The cats also help Carnation check up on the competition. They often eat rival brands, served in identical bowls alongside Carnation products. The company concedes that now and then, its cats devour competing food with disconcerting relish.
"If that happens, I don't get depressed, at least not right away. But I get very inquisitive and want to find out what's going on," Mr. Stuart says. Mr. Stapley adds cryptically, "We probably know as much about our competitors' products as they do."
Though the testing is done with scientific efficiency in a hospital-clean environment, all sense of clinical decorum is lost at feeding time.
"Hold on, it's coming," says a cattery worker as she pushes a large cart full of pungent cat food into a room where about 25 cats live in airy, stainless-steel "apartments." She is greeted with a cacophony of meows. Cats in the next room join in, and suddenly the whole place is vibrating with hungry-cat noises.
Down the hall, a few cats are singing different tunes: wails, purrs, shrieks.

- _Instructions for the task_: Resume the article on Carnation's cat food testing, starting after its last sentence about the cats down the hall.

- _Data listing_:
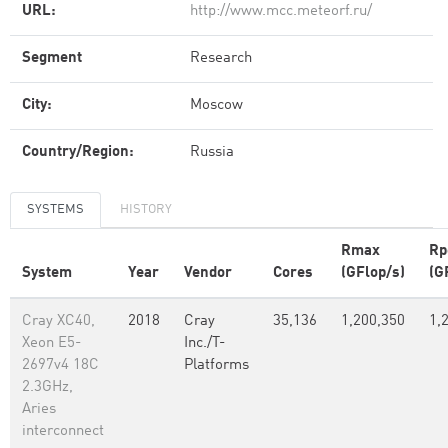
URL:
http://www.mcc.meteorf.ru/
Segment
Research
City:
Moscow
Country/Region:
Russia
SYSTEMS
HISTORY
Rmax
Rp
System
Year
Vendor
Cores
(GFlop/s)
(G
Cray XC40,
2018
Cray
35,136
1,200,350
1,
Xeon E5-
Inc./T-
2697v4 18C
Platforms
2.3GHz,
Aries
interconnect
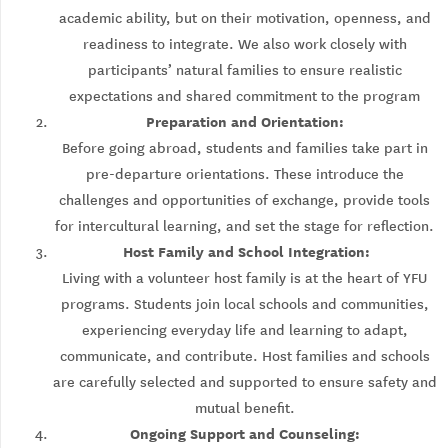
academic ability, but on their motivation, openness, and
readiness to integrate. We also work closely with
participants’ natural families to ensure realistic
expectations and shared commitment to the program
Preparation and Orientation:
Before going abroad, students and families take part in
pre-departure orientations. These introduce the
challenges and opportunities of exchange, provide tools
for intercultural learning, and set the stage for reflection.
Host Family and School Integration:
Living with a volunteer host family is at the heart of YFU
programs. Students join local schools and communities,
experiencing everyday life and learning to adapt,
communicate, and contribute. Host families and schools
are carefully selected and supported to ensure safety and
mutual benefit.
Ongoing Support and Counseling:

- _Task result_:
"Oh, that," Mr. Kane says. "Mating season, you know." Mr. Kane, in fact, is the principal matchmaker, importing one or two male cats a year to add vigor to the cattery's bloodlines. But almost all the cats here are descendants from the original 44. Most are just plain tabby cats; Carnation discovered long ago that what common cats eat, fancy cats eat, too.
Common or not, the cats here seem to be treated royally. They all have names -- such as Faustus, Pong, Sly, Secret Agent and, yes, Garfield -- and Mr. Kane knows practically all of them. Each cat is groomed and weighed weekly, gets regular physical checkups and is fussed over by a full-time veterinarian on call 24 hours a day. There aren't any fat cats here; tubby tabbies are put on a diet. Every day, juveniles and young adults romp for several hours in a kind of cat gym. And mating cats are paired off in little private suites where cat love can flower without disruption.
Indeed, the cattery's only drawback is that the cats spend most of their time in cages -- a necessity, considering the logistics involved in feeding, caring for and keeping track of research on more than 500 of them. There are some exceptions: Some taste-testing is carried out by cats living in large, open communal rooms, though the exact object of those tests, like much of what goes on here, is kept secret.
What isn't secret, however, is Mr. Kane's fondness for cats -- despite his allergy, he has seven of his own at home -- and his unabashed conviction that his cats are the best-fed felines in America. Mr. Kane, in fact, speaks from personal experience.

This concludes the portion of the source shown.